Boy have times changed. These days, I am fascinated by geography and I love to read about history. I am sometimes perplexed as to why I rebelled so much against it when I was young and I am so open to it now.
Until I thought about it. I learn only on my own terms. I can't be forced to learn, or do anything for that matter, and if I am forced I simply shut down. But once I vest myself of my own free will I will dive in and not stop until I know as much as can possibly be known.
In that way, the internet has been a super tool for me. Like having a library of reading, video and all sorts of information just a click away. It seems to have come along at exactly the right time for me.
The funny thing is, I perceive that most kids don't study or learn as much these days because the internet distracts them away from those activities, much the way TV did for my generation.
I know I learned a lot from watching The Flintstones, The Jetsons and Fat Albert even though I didn't know it at the time. But in many ways it was a distraction from my studies. If they had been incorporated into the learning process I might have been more interested. But it wasn't.
Maybe we are going about education in the wrong way. Perhaps we need to find out what kids want to learn about and just guide and facilitate them towards that. Eventually natural curiousity will take over and they will branch out, on their own terms and time.
Part of the problem is that we aren't trying to educate, we are trying to prepare good little workers for the world after their parents don't provide for them.
Is that the job of the education system? Maybe, partly, and maybe it has to be that way. But generally I feel that we should educate them and let them find their own way.

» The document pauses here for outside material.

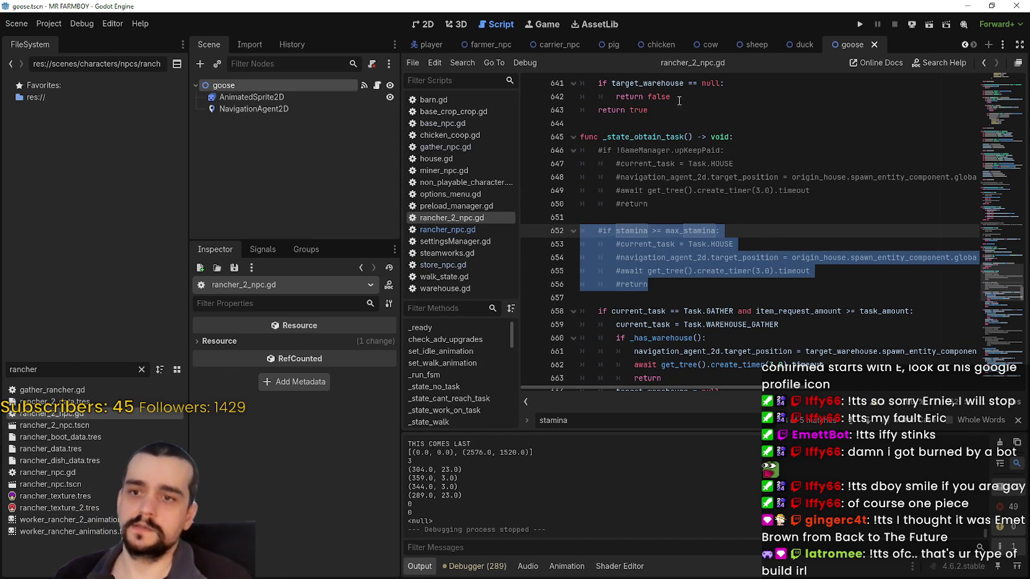
pyautogui.scroll(-1, 914, 296)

Just like myself, I think most will eventually find their way back to where we are forcing them now. On their own timetable, on their own terms.
Will this happen on a grand scale? Probably not. I am a realist. I get that. But it is something to consider. With things like the internet, we can now at least be assured that the information will always be there when they are ready to consume and contemplate it.
I for one am glad that when I want to know about a place, or a time in history, all I have to do is google it and get started. But I get started on my own terms. You can rarely force someone to learn if they aren't interested. I certainly could not.